At the end of the book, Pommer helpfully lists some of the postpositional adjectives fashioned by Milton and Melville:

Constellations round
Nations round

Influence divine
Lineaments divine

A blast resistless
A power resistless

Pensive face angelic
Heav’nly form angelic

A shock electric

Sweets ineffable
Joy ineffable

A hand profane

In dreams Elysian

His will determinate

Rich banners waving
Orient colours waving

Disastrous necessity inkept

A bony steed and strong
Huge pangs and strong

Frank demeanor kind

Mild evening pale
In bridled imprecations pale
Flocking shadows pale

Curls ambrosial
Flowers ambrosial

Recluse he lives and abstinent

Prolonged captivity profound
Tartarus profound

Vain liberation late
Solemn message, late

Pale, priestly hand and begemmed

In clear terms and concise
With calm aspect and clear

But before we become too excited, we should be aware that “The use of a postpositional adjective is… but one of several Latin transpositions of words found in Milton.” Moreover, “Melville exhibits a like variety of transpositions.” Happily for our present purposes, however, Pommer lists a few of these as well.
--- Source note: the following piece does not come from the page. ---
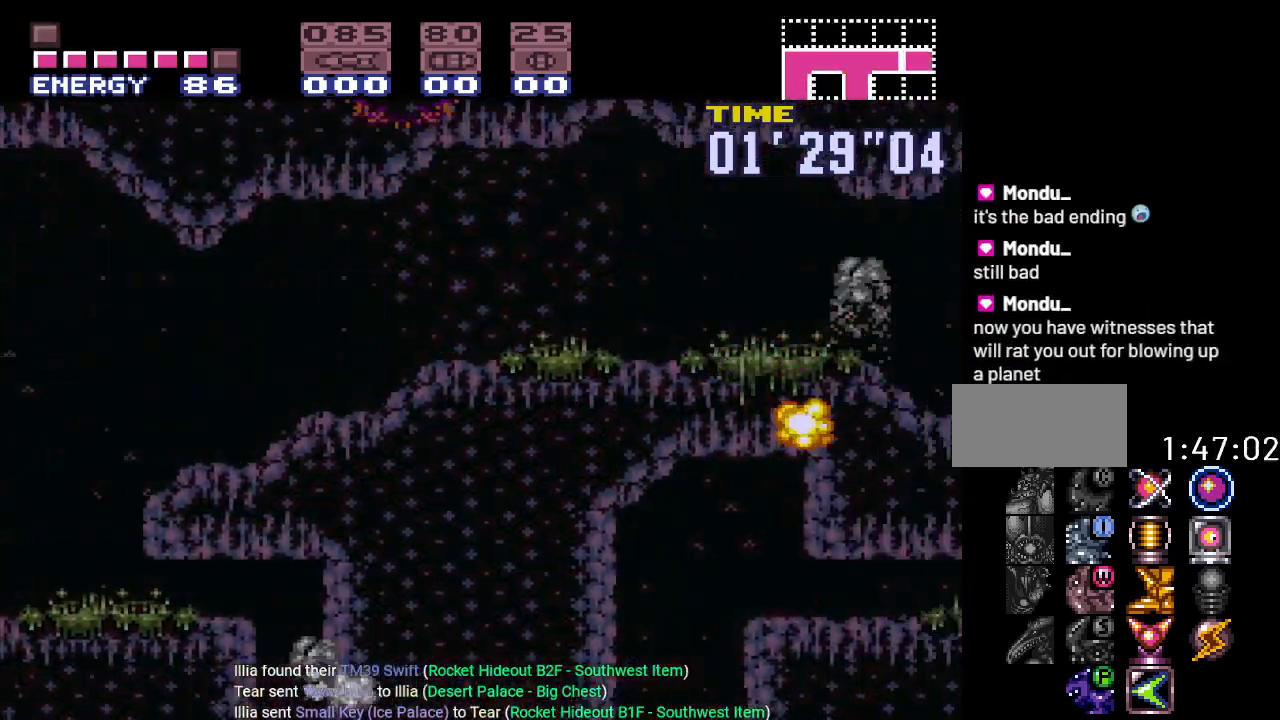
{"buttons": ["DPAD_RIGHT"], "events": [[401, "Y", "up"]]}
Inverted Subject and Predicate
Melville: And heaved and heaved, still unrestingly heaved the black sea.
Wisdom is vain, and prophecy.

Milton: Nor stood unmindful Abdiel to annoy / The atheist crew.
Strange horror seize thee, and pangs unfelt before.

Inverted Predicate Adjective (another of my favorite rhetorical conceits)
Pretty sure am I…
Top-heavy was the ship

Displeas’d / All were who heard

Inverted Adverbial Phrase
Palms, alpacas, and volcanoes… are in luxuriant profusion stamped.
But while [the carpenter was] now upon so wide a field that variously accomplished…

O thou, that with surpassing glory crown’d…
She turns, on hospitable thoughts intent.

Inverted Object and Verb
In what time of tempest, to what seagull’s scream, the crowning eddies did their work, knows no mortal man.
We sailed from sea to sea… vast empires explored, and inland valleys to their utmost heads.

Whence thou return’st, and whither went’st, I know.
[Adam and Eve] Firm peace recovered soon, and wonted calm.

Here in the same category we can include Milton and Melville’s frequent use of the Latin ablative absolute, particularly as a means of beginning a sentence. I’m thinking, for example, of the line at the end of the chapter entitled “Moby-Dick”: “Gnawed within, and scorched without, with the infixed, unrelenting fangs of some incurable idea; such a one, could he be found, would seem the very man to dart his iron and lift his lance against the most appalling of all brutes.” The opening clauses of this sentence constitute an English attempt at the ablative absolute. Note also the use of a un- construction, the piling on of unusual adjectives, the twisted inversion of the second half of the line, and the striking elision in the middle (“such a one, could he be found…”) which holds the whole sentence together.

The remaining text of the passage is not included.